→ TASKS TO CARRY OUT:
1. Answer these from the passage about the Brubeck brothers' quartet:
(a) On what date did Dave Brubeck die?
(b) Who wrote "Take Five"?
(c) What position did "LifeTimes" reach among recordings played on jazz radio in 2012?
2. Carry the passage about the Brubeck brothers' quartet forward from its final sentence.

→ PASSAGE SHOWN:

They and the quartet’s “honorary brothers” — guitarist Mike DeMicco and pianist Chuck Lamb — didn’t want “people to think of us as a ghost band,” Chris says in a telephone interview.

But when it came time for them to plan their next album, something changed their minds.

“We knew Dave was getting older and not going to be with us forever,” he says. “And we thought, ‘We want to make sure he gets how much we love his music.’ ”

Dave Brubeck died Dec. 5, 2012 — a day before his 92nd birthday.

But he lived long enough to hear the quartet’s interpretations of such classics as “Take Five” (the original Dave Brubeck Quartet theme song, written by saxophonist Paul Desmond) and “Kathy’s Waltz,” written for Chris and Dan’s sister, featured on their album “LifeTimes.”

And what was their father’s reaction to their revamped versions of his trademark songs?

“He just had a great big (expletive)-eating grin on his face,” Chris says.

Other listeners had a similar reaction; “LifeTimes” wound up as the seventh most-played recording on jazz radio in 2012 and made numerous 10-best lists.

“It got us a ton of airplay — and a ton of recognition,” Dan notes in a separate telephone interview.

→ PROVIDED INFORMATION:
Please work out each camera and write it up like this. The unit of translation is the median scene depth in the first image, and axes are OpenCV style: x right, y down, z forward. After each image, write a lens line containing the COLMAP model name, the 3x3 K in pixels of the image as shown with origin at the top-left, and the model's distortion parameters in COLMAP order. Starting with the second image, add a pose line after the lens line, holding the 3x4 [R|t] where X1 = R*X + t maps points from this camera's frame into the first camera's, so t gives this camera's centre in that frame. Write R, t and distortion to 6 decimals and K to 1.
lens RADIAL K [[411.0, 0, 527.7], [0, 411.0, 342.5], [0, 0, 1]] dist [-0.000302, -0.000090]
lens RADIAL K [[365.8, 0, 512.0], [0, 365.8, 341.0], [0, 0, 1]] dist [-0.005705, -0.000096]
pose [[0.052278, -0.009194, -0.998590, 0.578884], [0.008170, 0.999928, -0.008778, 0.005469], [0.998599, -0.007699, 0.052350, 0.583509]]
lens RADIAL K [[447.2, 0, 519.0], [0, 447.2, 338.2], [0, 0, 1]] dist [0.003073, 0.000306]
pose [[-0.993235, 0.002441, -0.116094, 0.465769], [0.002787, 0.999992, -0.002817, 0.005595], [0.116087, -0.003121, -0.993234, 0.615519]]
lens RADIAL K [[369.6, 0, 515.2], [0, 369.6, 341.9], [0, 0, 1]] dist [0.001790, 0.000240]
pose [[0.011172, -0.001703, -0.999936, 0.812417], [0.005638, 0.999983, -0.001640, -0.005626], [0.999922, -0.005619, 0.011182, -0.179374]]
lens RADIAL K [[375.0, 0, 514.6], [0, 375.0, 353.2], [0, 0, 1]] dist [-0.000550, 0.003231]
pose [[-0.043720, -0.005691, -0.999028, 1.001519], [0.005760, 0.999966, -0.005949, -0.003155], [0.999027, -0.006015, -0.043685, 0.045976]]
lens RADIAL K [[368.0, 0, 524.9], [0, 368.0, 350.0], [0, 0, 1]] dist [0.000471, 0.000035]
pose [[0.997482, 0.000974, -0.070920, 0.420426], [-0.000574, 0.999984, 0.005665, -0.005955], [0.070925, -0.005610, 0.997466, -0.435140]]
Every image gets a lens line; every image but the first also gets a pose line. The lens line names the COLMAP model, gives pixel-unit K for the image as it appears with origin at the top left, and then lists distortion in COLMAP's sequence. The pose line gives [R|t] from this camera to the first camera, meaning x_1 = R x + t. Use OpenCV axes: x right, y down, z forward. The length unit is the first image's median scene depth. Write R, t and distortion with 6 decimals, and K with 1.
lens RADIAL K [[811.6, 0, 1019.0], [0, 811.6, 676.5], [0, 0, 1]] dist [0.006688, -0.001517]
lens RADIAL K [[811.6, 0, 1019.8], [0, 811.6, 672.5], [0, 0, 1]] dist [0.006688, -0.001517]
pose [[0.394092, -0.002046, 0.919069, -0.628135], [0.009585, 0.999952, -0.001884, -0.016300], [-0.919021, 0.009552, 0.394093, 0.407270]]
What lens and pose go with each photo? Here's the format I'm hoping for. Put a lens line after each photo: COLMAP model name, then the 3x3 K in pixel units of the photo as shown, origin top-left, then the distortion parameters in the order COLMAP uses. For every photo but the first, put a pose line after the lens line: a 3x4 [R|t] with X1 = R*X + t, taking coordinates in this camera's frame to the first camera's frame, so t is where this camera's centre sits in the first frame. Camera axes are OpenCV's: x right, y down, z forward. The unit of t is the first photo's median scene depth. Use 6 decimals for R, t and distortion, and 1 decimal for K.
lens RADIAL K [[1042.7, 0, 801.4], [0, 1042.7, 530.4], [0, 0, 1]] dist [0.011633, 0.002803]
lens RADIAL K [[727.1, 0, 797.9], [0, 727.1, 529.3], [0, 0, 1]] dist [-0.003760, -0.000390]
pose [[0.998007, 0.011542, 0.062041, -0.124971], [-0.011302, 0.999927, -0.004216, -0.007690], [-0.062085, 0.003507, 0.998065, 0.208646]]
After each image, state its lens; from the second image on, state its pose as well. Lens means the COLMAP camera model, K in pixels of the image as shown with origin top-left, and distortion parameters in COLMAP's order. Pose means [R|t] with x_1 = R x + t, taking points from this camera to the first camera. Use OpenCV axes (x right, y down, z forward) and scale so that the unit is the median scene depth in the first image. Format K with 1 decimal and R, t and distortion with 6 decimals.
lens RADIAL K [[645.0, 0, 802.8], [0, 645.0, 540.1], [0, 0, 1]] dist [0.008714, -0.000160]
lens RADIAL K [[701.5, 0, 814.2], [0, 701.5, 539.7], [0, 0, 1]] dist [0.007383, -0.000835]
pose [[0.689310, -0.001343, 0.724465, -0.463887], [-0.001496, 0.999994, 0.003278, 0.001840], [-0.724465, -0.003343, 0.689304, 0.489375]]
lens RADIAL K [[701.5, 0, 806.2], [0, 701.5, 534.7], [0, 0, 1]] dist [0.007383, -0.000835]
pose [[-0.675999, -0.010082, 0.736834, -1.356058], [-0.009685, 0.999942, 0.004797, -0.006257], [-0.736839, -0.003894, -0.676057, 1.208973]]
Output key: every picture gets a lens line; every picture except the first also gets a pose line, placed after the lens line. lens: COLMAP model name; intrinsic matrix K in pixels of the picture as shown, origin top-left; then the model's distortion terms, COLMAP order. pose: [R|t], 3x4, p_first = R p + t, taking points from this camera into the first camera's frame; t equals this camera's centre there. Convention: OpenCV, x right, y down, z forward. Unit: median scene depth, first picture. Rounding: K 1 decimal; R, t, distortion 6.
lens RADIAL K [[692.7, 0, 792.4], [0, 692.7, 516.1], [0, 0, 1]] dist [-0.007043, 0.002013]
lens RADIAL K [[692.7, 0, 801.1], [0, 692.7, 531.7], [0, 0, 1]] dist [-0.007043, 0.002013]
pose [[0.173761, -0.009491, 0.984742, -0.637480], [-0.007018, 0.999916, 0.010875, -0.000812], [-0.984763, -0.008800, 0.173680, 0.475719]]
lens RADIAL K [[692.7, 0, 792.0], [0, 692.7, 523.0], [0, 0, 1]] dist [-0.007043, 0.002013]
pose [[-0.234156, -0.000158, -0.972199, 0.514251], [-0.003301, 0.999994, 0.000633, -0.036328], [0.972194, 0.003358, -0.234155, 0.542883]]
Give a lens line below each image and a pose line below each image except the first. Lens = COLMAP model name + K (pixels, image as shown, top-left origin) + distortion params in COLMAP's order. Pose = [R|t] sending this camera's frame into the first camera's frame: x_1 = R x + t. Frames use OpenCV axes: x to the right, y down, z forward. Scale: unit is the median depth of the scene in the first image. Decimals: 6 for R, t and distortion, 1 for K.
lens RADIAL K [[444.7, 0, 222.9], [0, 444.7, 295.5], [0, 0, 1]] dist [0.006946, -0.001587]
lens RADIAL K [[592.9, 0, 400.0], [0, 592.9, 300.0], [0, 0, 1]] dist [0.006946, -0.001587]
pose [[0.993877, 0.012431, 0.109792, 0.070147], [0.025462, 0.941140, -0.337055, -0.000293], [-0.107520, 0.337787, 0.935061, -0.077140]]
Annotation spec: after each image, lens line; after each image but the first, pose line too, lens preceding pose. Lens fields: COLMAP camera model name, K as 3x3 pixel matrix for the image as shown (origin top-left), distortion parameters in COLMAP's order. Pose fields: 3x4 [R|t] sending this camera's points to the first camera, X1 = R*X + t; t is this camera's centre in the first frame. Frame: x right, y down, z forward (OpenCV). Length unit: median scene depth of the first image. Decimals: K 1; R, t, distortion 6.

→ EXERCISE ANSWERS:
1.
(a) Dec. 5, 2012, a day before his 92nd birthday.
(b) Saxophonist Paul Desmond.
(c) Seventh most-played.

2.
And this weekend, Cabaret Jazz audiences will have the chance to experience the quartet’s “different take on a lot of Dave’s popular stuff,” he says, plus other tunes “people hadn’t heard that, for us, had meaning.”

An example of the latter: “The Jazzanians,” which “came off a Trio Brubeck record” Dan produced in 1993 — and was written to honor the multiracial South African student band led by eldest Brubeck brother Darius. (Chris and Dan Brubeck previously played with their father and their brother Darius in Two Generations of Brubeck and the New Brubeck Quartet.)

Because the Brubeck Brothers Quartet features DeMicco on guitar rather than Desmond on sax, even the most familiar Brubeck songs have a fresh sound.

On “Kathy’s Waltz,” for example, “we ended up screwing around with it,” Chris Brubeck says, adding “a kind of reggae influence” that “didn’t even exist” when his father’s quartet recorded the tune in 1959. “But as a musical language for us, that made sense.”

Similarly, the quartet’s “Take Five” sports a “second-line groove” straight out of New Orleans — an element you might hear on a Dr. John or Neville Brothers’ tune,” Chris says.

That sort of musical gumbo reflects their father’s interest in, and promotion of, what we now know as “world music,” reflecting influences from Turkey (“Blue Rondo a la Turk,” featured in the movie “Wedding Crashers”), India (“Unsquare Dance,” which turned up on both the “Silver Linings Playbook” and “Blind Side” soundtracks) and points between.

“All those different cultures bled into his music — he was always very curious about other music,” Dan says. “Starting with classical, he tried to assimilate things into his music.”

Given their DNA, it’s hardly surprising that the Dan and Chris (along with pianist Darius and another brother, cellist Matthew) decided to make music their livelihoods.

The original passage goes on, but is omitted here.